Back when he sent that first message 50 years ago, the internet was underpinned by an ideal of openness. While those ideals remain intact, they now sit alongside fake news, malware attacks, scams, and hate speech.
Kleinrock believes internet companies such as Facebook and Google are part of the problem, especially when it comes to privacy.
“Some internet giants don’t honor your individual privacy concerns,” he said. “When is the last time Facebook or Amazon asked what privacy policy you wanted applied to you individually — just you, not you and everyone in the world?”
To help enact changes online, Kleinrock is collaborating with investors and technologists to create a company. Called Sunday Group, the organization has developed a system named “Mobby”, which gives users the ability to generate an online reputation. Because the solution is decentralized, the review system will not be under the control of a website or service.
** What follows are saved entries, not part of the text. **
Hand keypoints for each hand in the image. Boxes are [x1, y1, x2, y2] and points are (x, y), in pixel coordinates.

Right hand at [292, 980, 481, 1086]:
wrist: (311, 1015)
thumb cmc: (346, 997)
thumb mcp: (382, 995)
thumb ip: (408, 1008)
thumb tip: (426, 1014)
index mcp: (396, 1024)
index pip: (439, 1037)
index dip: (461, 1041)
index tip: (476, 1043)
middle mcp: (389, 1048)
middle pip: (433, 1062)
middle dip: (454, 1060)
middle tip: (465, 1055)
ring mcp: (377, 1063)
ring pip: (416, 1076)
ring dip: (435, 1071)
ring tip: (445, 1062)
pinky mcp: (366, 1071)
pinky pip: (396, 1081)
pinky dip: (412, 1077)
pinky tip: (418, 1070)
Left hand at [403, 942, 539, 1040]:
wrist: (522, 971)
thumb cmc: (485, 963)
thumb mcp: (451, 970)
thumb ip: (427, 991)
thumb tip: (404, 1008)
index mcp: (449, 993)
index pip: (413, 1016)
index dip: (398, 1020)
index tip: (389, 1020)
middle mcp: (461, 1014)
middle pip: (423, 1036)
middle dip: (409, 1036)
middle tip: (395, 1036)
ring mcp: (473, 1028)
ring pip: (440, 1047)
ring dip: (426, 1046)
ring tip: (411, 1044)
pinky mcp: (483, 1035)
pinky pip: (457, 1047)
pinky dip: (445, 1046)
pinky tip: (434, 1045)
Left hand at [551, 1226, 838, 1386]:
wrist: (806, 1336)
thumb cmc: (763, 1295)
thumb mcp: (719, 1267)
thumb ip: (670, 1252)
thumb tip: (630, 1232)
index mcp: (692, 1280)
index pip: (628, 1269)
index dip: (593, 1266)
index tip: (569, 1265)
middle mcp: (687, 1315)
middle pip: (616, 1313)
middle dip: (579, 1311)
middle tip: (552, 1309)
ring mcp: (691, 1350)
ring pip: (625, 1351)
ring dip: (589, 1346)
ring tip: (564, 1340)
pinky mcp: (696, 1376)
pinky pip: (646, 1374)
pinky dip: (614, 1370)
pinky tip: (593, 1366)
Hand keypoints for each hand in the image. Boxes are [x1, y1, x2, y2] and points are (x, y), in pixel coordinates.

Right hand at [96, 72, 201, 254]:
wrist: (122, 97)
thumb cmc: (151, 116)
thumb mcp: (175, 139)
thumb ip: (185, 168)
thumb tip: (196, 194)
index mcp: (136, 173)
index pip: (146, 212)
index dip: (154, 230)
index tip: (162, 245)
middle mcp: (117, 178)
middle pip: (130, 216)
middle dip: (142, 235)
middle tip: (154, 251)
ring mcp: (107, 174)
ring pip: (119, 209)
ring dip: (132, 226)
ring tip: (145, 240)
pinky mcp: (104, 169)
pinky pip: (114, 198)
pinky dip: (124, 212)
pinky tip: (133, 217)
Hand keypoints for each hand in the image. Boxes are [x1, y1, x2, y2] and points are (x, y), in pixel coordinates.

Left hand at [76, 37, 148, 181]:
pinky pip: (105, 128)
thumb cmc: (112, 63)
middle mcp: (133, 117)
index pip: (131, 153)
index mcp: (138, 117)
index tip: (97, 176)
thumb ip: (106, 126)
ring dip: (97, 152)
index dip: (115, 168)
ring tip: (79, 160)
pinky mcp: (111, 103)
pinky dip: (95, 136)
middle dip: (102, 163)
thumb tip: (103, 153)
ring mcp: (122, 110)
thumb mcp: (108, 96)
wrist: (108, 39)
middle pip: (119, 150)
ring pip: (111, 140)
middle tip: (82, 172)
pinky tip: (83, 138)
In general, Sunday Group wants Mobby to work in a similar fashion to a virtual currency that will be underpinned by a person’s reputation. This will allow users to be rewarded for good behavior online and removed for bad behavior.
“The quality of the people who are speaking on the Net, blogging or tweeting or whatever, has in some sense a reputation associated with it,” explained Kleinrock. “I hope this will be a way to separate the crazies from the more thoughtful people.”